Starring: Natalie Portman (Nina Sayers), Mila Kunis (Lily), Vincent Cassel (Thomas Leroy), Barbara Hershey (Erica Sayers), Winona Ryder (Beth Macintyre), Benjamin Millepied (David)
Portman has played damaged characters in the past, but this one takes the mental health element to the next level. She portrays a transformation the seems to speed up as she continues to lose control on her surroundings. She delivers a performance that makes the viewer feel her pain and struggle with their concept of reality at the same time. Mila Kunis plays her first truly serious role and combines a playful innocence with suspicious trickery. While her character’s actual intentions seem more casual than devious, she captures the psychotic episodes of Portman fairly well. Vincent Cassel’s portrayal as the director serves as a conduit of Portman’s varying control.

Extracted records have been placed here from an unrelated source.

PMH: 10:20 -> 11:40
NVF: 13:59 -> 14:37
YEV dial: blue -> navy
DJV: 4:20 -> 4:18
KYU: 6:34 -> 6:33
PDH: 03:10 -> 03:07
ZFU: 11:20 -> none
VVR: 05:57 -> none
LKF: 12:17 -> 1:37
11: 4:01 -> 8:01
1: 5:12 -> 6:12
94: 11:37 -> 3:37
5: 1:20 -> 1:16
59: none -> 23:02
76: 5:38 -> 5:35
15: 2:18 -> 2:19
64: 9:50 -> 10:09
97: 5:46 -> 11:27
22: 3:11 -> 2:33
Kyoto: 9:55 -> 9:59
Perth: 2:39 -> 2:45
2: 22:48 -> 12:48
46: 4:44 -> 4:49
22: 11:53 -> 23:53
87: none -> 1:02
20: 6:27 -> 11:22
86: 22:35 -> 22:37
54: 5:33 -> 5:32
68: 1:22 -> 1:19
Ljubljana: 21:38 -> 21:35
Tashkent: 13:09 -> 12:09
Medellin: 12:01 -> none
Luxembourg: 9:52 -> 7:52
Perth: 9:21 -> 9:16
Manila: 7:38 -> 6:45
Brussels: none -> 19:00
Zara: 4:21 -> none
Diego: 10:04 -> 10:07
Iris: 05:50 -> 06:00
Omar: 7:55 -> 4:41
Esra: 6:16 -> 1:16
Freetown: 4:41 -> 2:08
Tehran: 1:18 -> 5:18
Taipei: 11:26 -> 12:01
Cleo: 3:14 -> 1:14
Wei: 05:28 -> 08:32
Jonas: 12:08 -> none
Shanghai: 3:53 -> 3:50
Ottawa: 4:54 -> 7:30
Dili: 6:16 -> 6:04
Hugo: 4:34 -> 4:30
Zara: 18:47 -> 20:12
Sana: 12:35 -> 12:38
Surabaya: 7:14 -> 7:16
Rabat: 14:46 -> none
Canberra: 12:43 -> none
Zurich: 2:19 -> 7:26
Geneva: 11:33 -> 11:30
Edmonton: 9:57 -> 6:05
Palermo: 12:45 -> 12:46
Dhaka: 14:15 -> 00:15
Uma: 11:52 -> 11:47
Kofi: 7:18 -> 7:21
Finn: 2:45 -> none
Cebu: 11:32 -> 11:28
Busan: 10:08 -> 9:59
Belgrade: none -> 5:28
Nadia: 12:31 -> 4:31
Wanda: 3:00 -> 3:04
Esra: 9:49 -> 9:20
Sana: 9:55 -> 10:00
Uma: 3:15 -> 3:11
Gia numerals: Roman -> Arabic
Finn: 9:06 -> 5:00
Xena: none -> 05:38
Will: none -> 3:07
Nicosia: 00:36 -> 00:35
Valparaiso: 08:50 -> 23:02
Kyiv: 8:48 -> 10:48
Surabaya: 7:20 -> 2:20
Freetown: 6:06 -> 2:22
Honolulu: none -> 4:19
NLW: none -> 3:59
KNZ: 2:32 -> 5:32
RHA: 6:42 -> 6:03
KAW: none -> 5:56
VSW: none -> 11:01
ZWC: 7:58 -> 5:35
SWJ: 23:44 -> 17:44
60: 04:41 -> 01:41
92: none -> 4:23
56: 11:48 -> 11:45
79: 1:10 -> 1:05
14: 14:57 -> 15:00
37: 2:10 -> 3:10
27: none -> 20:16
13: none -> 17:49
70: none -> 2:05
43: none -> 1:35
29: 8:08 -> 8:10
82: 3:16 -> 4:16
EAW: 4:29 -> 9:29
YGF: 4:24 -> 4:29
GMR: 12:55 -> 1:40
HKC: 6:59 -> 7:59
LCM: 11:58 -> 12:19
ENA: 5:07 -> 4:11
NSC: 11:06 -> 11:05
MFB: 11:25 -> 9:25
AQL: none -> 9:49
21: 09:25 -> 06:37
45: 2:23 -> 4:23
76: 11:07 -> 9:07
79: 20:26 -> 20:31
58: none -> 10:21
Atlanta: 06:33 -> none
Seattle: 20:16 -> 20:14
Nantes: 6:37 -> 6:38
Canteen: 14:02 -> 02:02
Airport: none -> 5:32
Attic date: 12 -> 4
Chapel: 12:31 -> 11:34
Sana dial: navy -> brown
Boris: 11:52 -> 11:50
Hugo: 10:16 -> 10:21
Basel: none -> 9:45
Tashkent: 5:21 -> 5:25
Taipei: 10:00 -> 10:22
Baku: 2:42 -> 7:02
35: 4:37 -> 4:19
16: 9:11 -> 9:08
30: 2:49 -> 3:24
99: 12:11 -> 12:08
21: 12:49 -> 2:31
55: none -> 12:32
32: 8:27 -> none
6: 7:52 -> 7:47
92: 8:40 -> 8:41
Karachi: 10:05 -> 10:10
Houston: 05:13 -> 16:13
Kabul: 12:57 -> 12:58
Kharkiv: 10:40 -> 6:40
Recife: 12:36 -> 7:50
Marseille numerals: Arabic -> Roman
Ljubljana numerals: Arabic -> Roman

The story is basically Swan Lake but with a significant twist. Sayers starts the movie as the beautiful white swan but becomes the black swan with the loss of control, similar to the intentions of director Thomas Leroy. While you may believe you know what is happening, there is always a hint of mystery that unsettles your notion of control (just like Sayers). Some of the mysterious injuries can be a little difficult to watch, but you always have doubt over whether she is inflicting them herself or if it is her mother, Lily or Leroy. The transformation itself is highly engrossing and confusing at the same time.
When the movie ended, I realized that I got lost in the story. Watching Portman portray the transformation from the white swan to the black swan showed the change from control to insanity. This was definitely worthy of the best picture nod.